In TransCoder and DOBF readmes, we provide the commands to preprocess the respective datasets.
In this repository, we provide code to train transformer-based models (code based on XLM repository). The available training tasks are the following:
- Masked Language Model (MLM)
- Causal Language Model (CLM)
- Supervised Machine translation (MT)
- Classification
- Deobfuscation = DOBF
- Unsupervised Machine translation = TransCoder (Denoising auto encoding AE + Back Translation BT)
We evaluate our models with metrics adapted to each task (e.g. computation accuracy and BLEU score for TransCoder, subtoken score for Deobfuscation).
Also, we provide wrappers to fine-tune and evaluate our models on CodeXGLUE benchmark.
You can donwload the following models :
- MLM
- TransCoder. Use it to translate some code here.
- DOBF. Use it to deobfuscate some code here.

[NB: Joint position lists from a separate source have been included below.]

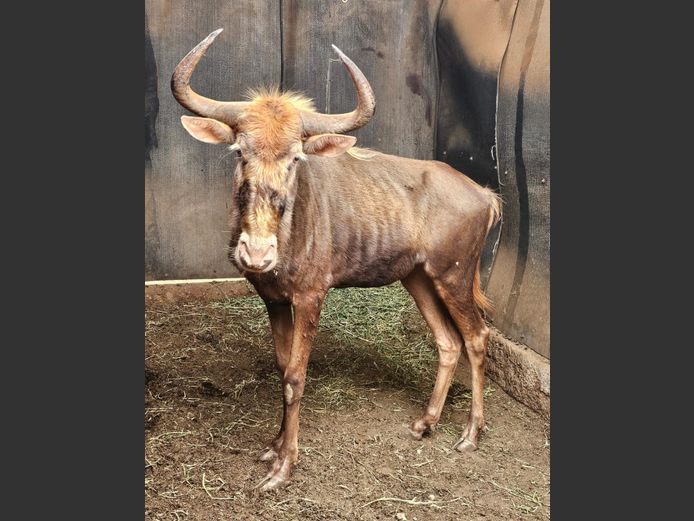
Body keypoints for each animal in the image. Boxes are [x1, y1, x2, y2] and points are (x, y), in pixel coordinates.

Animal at [171, 29, 501, 491]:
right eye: (239, 151)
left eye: (295, 157)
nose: (256, 254)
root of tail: (484, 195)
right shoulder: (274, 300)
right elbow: (282, 366)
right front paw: (273, 446)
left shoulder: (311, 297)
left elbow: (296, 377)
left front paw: (283, 467)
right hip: (418, 279)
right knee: (448, 342)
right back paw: (426, 423)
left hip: (452, 277)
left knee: (476, 337)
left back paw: (471, 434)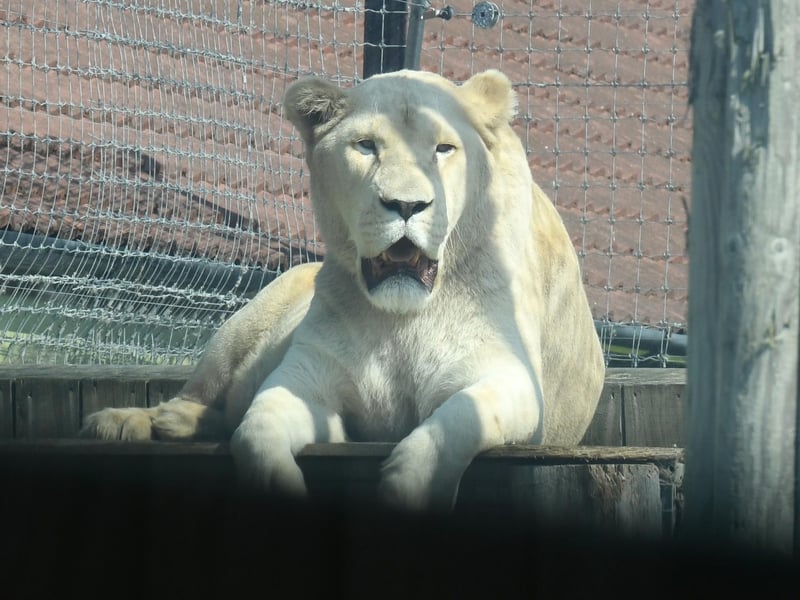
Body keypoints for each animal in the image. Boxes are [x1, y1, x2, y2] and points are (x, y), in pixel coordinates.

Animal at [81, 69, 606, 512]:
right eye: (366, 146)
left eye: (443, 149)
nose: (406, 205)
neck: (399, 319)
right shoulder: (305, 376)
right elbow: (256, 428)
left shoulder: (513, 380)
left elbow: (455, 422)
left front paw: (407, 491)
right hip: (250, 317)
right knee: (204, 396)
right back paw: (131, 421)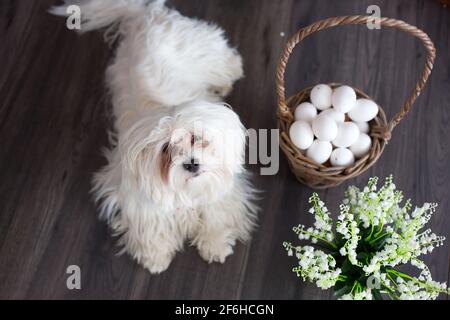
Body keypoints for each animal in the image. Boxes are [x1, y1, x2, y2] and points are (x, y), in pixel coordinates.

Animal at [50, 0, 256, 272]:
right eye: (166, 150)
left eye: (195, 137)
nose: (191, 164)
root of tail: (142, 15)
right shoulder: (136, 201)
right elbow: (150, 228)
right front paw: (155, 257)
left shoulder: (222, 191)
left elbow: (217, 215)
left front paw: (215, 244)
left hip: (203, 51)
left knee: (223, 57)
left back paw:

To have details on how to retrain specific models, please refer to the README specific to each model.
[1] B. Roziere*, M.A. Lachaux*, L. Chanussot, G. Lample Unsupervised Translation of Programming Languages.
@article{roziere2020unsupervised,
title={Unsupervised translation of programming languages},
author={Roziere, Baptiste and Lachaux, Marie-Anne and Chanussot, Lowik and Lample, Guillaume},
journal={Advances in Neural Information Processing Systems},
volume={33},
year={2020}
}
[2] B. Roziere*, M.A. Lachaux*, M. Szafraniec , G. Lample DOBF: A Deobfuscation Pre-Training Objective for Programming Languages.
@article{roziere2021dobf,
title={{DOBF}: A Deobfuscation Pre-Training Objective for Programming Languages},
author={Roziere, Baptiste and Lachaux, Marie-Anne and Szafraniec, Marc and Lample, Guillaume},
journal={arXiv preprint arXiv:2102.07492},
year={2021}
}
[3] B. Roziere, J.M. Zhang, F. Charton, M. Harman, G. Synnaeve, G. Lample Leveraging Automated Unit Tests for Unsupervised Code Translation.
@article{roziere2021leveraging,
title={Leveraging Automated Unit Tests for Unsupervised Code Translation},
author={Roziere, Baptiste and Zhang, Jie M and Charton, Francois and Harman, Mark and Synnaeve, Gabriel and Lample, Guillaume},
journal={arXiv preprint arXiv:2110.06773},
year={2021}
}
*Equal Contribution
The validation and test parallel datasets from GeeksForGeeks, and the evaluation scripts under data/transcoder_evaluation_gfg are released under the Creative Commons Attribution-ShareAlike 2.0 license. See https://creativecommons.org/licenses/by-sa/2.0/ for more information.
The rest of the CodeGen
repository is under the MIT license. See LICENSE for more details.